Having traded as high as $73.80 in mid-2002, the company's share value plummeted to $1.55 just over a year later after two events that destroyed the company's credibility.

In mid-January 2002, Elan had to suspend trials into a drug treatment for Alzheimer's after a number of patients suffered severe side effects including inflammation of the brain.

Less than a fortnight later, the Wall Street Journal questioned Elan's accounting policies, exacerbating the run on the shares and triggering an inquiry by the SEC.

By mid-2002, it was clear that wholesale changes were required if the company was to survive.

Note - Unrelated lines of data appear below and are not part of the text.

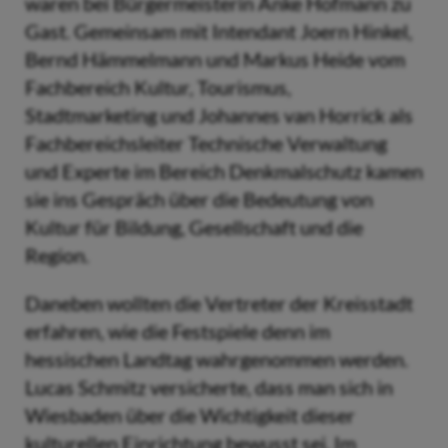
waren bei Bürgermeisterin Anke Hofmann zu
Gast. Gemeinsam mit Intendant Joern Hinkel,
Bernd Hämmelmann und Markus Heide vom
Fachbereich Kultur, Tourismus,
Stadtmarketing und Johannes van Horrick als
Fachbereichsleiter Technische Verwaltung
und Experte im Bereich Denkmalschutz kamen
sie ins Gespräch über die Bedeutung von
Kultur für Bildung, Gesellschaft und die
Region.
Daneben wollten die Vertreter der Kreisstadt
erfahren, wie die Festspiele denn im
hessischen Landtag wahrgenommen werden.
Lucas Schmitz versicherte, dass man sich in
Wiesbaden über die Wichtigkeit dieser
kulturellen Einrichtung bewusst sei. Im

Mr Geaney and Mr Lynch were replaced and a drastic restructuring would see asset sales of more than $1.5 billion (€1.18 billion) and 20 per cent of the firm's employees let go.

Dr Garo Armen, who was installed as executive chairman, has refused to be diverted from the job he inherited. With chief financial officer Mr Shane Cooke and, following his appointment in January 2003, chief executive Mr Kelly Martin, he worked assiduously to keep alive a company many assumed was doomed.

The asset sales have raised around $1.8 billion and are concluded. This week, the company agreed a $75 million settlement to a series of class actions from disgruntled investors and a $15 million civil fine from the SEC - well below most forecasts.

The irony is that one of the series of acquisitions in those halcyon 1990s - the $600 million purchase of Californian firm Athena Neurosciences - provided the seeds of Elan's salvation. One of the drugs included in the deal was Antegren.